There appear to be two principal policy goals behind this proposed mandatory climate-related disclosure regime. First, to advise current and prospective investors of previously undisclosed physical and transitional climate-related risks through reliable, consistent, and comparable disclosures. Second, to structure the disclosure requirements to highlight “bad actors” and incentivize changes in the climate-related behavior of publicly traded companies.
Not everyone is, however, convinced that new, mandatory climate disclosures are necessary or even wise. For example, two of the five current SEC Commissioners have questioned the wisdom and/or need for new climate disclosure rules. In addition, Professor Stephen Bainbridge and Professors Paul and Julia Mahoney have expressed concern over the costs of a new climate-disclosure regime, as well as skepticism over the claim that climate disclosures are important to the average investor.
In our recent essay, An Economic Climate Change?, my coauthor George Mocsary and I weigh into the debate over the wisdom of new mandatory climate-change disclosure rules for issuers by asking: (1) Are the goals behind the proposed reforms worthy and appropriate for an SEC disclosure regime (the mission of which is to maintain efficient markets and facilitate capital formation)? (2) Can these goals be accomplished under the existing regime? (3) What would a new disclosure requirement cost, both directly and indirectly? (4) Would any benefits from increased disclosure outweigh those costs?
We conclude that, with respect to disclosure of transitional climate-related risks (risks to issuers from current or prospective regulatory demands and broader market trends toward a carbon-neutral world), new disclosure rules would be either redundant or outside the scope the SEC’s statutory authority.
Concerning mandatory disclosure of physical risk (a company’s risk to physical assets, markets, and supply chain due to climate-related extreme weather events), we express concern that the unreliability of the nascent discipline of “event attribution science” (which strives to identify causal links from human-influenced climate change to extreme weather events) would force issuers into rampant speculation that would be of little use to investors. It is not consistent with the SEC’s mission (and is likely outside its current statutory authority) to mandate disclosures that would be of little or no use to investors.
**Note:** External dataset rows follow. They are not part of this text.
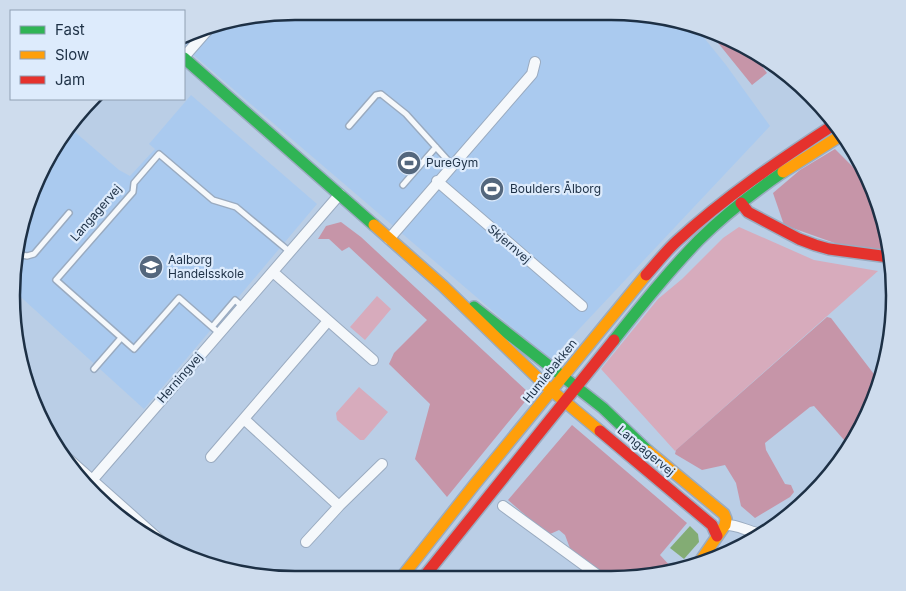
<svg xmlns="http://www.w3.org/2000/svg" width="906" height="591" viewBox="0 0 906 591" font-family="Inter,sans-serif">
	<rect width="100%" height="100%" fill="#bacee6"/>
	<!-- built -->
	<path fill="#aacaef" d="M296,11L648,14L697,29L726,65L770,126L550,360L184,47V36L204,26Z
		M191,95L317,204L144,409L13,290L12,277L33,187L68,126L119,170L130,176L155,149L149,144Z"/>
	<!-- green -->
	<path fill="#d7abbc" d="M739,227L814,260L878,271L675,451L601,369L658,299L682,279L723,238Z
		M377,296L391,309L365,340L350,327Z
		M359,387L388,412L364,440H360L337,420L336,413Z"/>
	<!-- forest -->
	<path fill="#c695a8" d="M710,33C744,43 746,45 767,73L752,85Z
		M835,149L869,183L887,251L843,246L784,225L773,193L800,170Z
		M341,222L361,237L529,393L528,398L447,497L415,459L430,404L389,364L394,353L427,320L349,247L342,251L329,239H318L326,226Z
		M827,317L831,318L880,382V387L848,441H845L814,406L810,407L765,443L766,450L785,484L791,485L794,492L790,497L755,518L741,506L736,483L725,465L702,470L675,454L676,450Z
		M572,425L687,523L660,555L672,568L629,579H613L571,551L565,535L559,530L548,535L508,500Z"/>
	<!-- water -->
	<path fill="#83ac74" d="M690,526L698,534L699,542L684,559L670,548Z"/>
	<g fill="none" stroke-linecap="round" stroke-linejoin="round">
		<!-- lane casing -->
		<g stroke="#9aabc0" stroke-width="8">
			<path id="lane" d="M349,126L376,95L381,94L406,114L452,165
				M403,185L436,147
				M17,254L27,256L34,254L69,213
				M212,327L235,300L243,307
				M219,333L179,298L134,349L56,280L133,192L134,183L159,154L213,200L236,207L290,252
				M94,369L121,338"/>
		</g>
		<!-- street casing -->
		<g stroke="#9aabc0" stroke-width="12">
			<path id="street" d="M184,57L212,25
				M437,181L582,306
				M389,239L532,74L535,62
				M273,272L373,360
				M244,419L339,506
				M64,455L172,551
				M211,457L328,321
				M88,485L340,194
				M503,506L603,579
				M725,525C737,524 746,531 758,533
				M306,542L339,506L382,464"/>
		</g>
		<!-- fast casing -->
		<g stroke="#9aabc0" stroke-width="14">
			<path id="fast" d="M184,58L374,225
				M796,81L805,91
				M474,307L603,408L648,451
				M614,340C641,306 668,272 699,240C724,215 754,192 783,172"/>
		</g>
		<!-- slow casing -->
		<g stroke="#9aabc0" stroke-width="14">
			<path id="slow" d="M783,172L840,136
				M374,225L443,286L545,385L600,431
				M648,451L724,514L726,519L725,525L701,560
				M401,578L475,484L646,275"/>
		</g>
		<!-- jam casing -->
		<g stroke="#9aabc0" stroke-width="14">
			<path id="jam" d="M741,203L748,212L799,239L815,245L829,249L889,257
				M646,275C656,264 666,251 677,241C725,197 778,161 832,126
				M600,431L712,525L717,536
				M423,578L614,340"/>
		</g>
		<!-- lane -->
		<use href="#lane" stroke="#f5f8fb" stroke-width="5"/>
		<!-- street -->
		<use href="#street" stroke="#f5f8fb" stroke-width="10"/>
		<!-- fast -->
		<use href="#fast" stroke="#30b455" stroke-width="11"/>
		<!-- slow -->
		<use href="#slow" stroke="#ff9f0a" stroke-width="11"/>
		<!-- jam -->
		<use href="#jam" stroke="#e5322d" stroke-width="11"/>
	</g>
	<!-- icons -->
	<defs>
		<g id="stadium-disc" transform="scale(1.25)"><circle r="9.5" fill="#54677d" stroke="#ddebfc"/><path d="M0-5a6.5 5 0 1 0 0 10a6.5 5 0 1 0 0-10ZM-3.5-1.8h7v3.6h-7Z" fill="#fff"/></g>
		<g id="school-disc" transform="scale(1.25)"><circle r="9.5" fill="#54677d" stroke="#ddebfc"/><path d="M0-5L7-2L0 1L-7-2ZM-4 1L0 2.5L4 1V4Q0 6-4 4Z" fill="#fff"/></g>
	</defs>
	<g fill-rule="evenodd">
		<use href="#stadium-disc" x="409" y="163"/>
		<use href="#stadium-disc" x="492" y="189"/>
		<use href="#school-disc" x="151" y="267"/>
	</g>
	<g text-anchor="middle" stroke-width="4.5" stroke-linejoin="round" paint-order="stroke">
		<!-- poi labels -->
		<g font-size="12" fill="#1d3045" stroke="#ddebfc" text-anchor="start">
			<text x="426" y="167">PureGym</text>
			<text x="510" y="193">Boulders Ålborg</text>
			<text x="168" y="264">Aalborg<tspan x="168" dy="14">Handelsskole</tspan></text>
		</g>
		<!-- street labels -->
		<g font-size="12" fill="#1d3045" stroke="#ddebfc">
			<text transform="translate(96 213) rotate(-49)" y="4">Langagervej</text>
			<text transform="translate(509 244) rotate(41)" y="4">Skjernvej</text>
			<text transform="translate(550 371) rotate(-51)" y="4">Humlebakken</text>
			<text transform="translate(180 378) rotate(-49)" y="4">Herningvej</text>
			<text transform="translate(646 451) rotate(40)" y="4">Langagervej</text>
		</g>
	</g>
	<!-- crop -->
	<path d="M0 0H906V591H0ZM295 20H611A275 275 0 0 1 886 295V296A275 275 0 0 1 611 571H295A275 275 0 0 1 20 296V295A275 275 0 0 1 295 20Z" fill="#cedced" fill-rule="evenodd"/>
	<path fill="none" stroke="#1d3045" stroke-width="2.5" d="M295 20H611A275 275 0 0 1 886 295V296A275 275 0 0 1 611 571H295A275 275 0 0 1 20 296V295A275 275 0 0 1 295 20Z"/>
	<!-- legend -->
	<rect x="10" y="10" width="175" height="90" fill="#ddebfc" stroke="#90a0b3"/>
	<rect x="20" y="26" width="25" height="8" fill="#30b455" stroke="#90a0b3"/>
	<text x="55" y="35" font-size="15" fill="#1d3045">Fast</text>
	<rect x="20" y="51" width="25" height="8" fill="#ff9f0a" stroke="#90a0b3"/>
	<text x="55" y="60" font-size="15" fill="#1d3045">Slow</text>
	<rect x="20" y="76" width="25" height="8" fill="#e5322d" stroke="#90a0b3"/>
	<text x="55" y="85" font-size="15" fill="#1d3045">Jam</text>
</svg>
Finally, we conclude by highlighting the potential for some unintended consequences of mandatory disclosures in this area. For example, the burden of such disclosures may force some currently public companies to go private. This would have the result of further reducing the already decreasing number of investment opportunities for Main Street investors. Moreover, capital may shift abroad to markets that do not require climate-related disclosures, making U.S. markets less competitive. And perhaps most concerning, new climate disclosure rules may force larger, more eco-friendly companies to reduce their carbon footprint by selling off fossil-fuel-based assets and business lines. These assets may be purchased by private or foreign companies that are less concerned about the environment. This may actually result in a net increase in carbon emissions.